_Brano_

L’intervista

Alla scoperta del cuore verde di Srebrenica

 Alla scoperta  del cuore verde  di Srebrenica  QUO-105
11 maggio 2021

Classe 1987, Irvin Mujčić sta ricostruendo il villaggio di Kasapic a tredici chilometri da una delle città simbolo della guerra. 
Casette di pietre e faggi, un mulino per la produzione di farina ed energia elettrica, spazi comuni per spettacoli e laboratori... 


Irvin Mujčić, classe 1987, sta ricostruendo il villaggio di Kasapic che, a 13 chilometri da Srebrenica, nel corso della guerra in Bosnia ed Erzegovina, venne completamente raso al suolo. L’idea è quella di tirar su molteplici casette di sassi, pietre, faggi e abeti, secondo lo stile tradizionale della zona, un mulino per la produzione di farina ed energia elettrica, nonché spazi comuni, pensati per ospitare spettacoli culturali, laboratori per bambini, seminari.

_Elenco di righe_
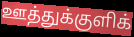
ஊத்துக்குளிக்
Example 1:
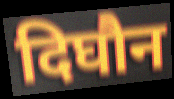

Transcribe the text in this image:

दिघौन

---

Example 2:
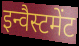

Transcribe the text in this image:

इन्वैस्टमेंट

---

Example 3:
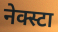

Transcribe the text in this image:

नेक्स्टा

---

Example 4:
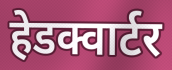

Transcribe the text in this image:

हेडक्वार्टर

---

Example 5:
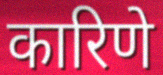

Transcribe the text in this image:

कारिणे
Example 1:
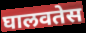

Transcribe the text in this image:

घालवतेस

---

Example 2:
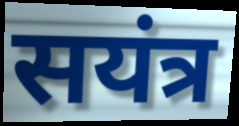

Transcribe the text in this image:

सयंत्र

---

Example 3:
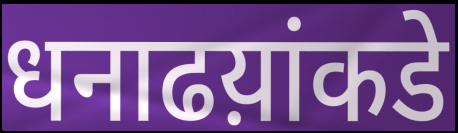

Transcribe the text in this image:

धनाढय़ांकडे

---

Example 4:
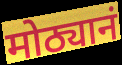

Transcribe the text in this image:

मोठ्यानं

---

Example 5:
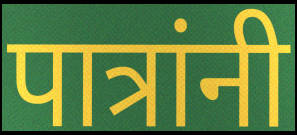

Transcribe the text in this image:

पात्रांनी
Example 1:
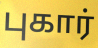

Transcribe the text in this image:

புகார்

* * *

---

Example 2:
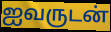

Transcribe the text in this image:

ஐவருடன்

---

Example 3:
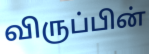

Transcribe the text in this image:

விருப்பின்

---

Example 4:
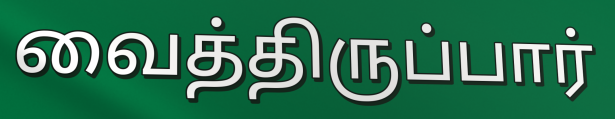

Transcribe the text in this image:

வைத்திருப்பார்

_Consegna_
Rispondi brevemente, in base al brano su Kasapic:
1. In che anno è nato Irvin Mujčić?
2. A quanti chilometri da Srebrenica si trova il villaggio di Kasapic?
3. Che cosa dovrebbe produrre il mulino previsto nel progetto?

_Risposta_
1. Nel 1987.
2. A 13 chilometri.
3. Farina ed energia elettrica.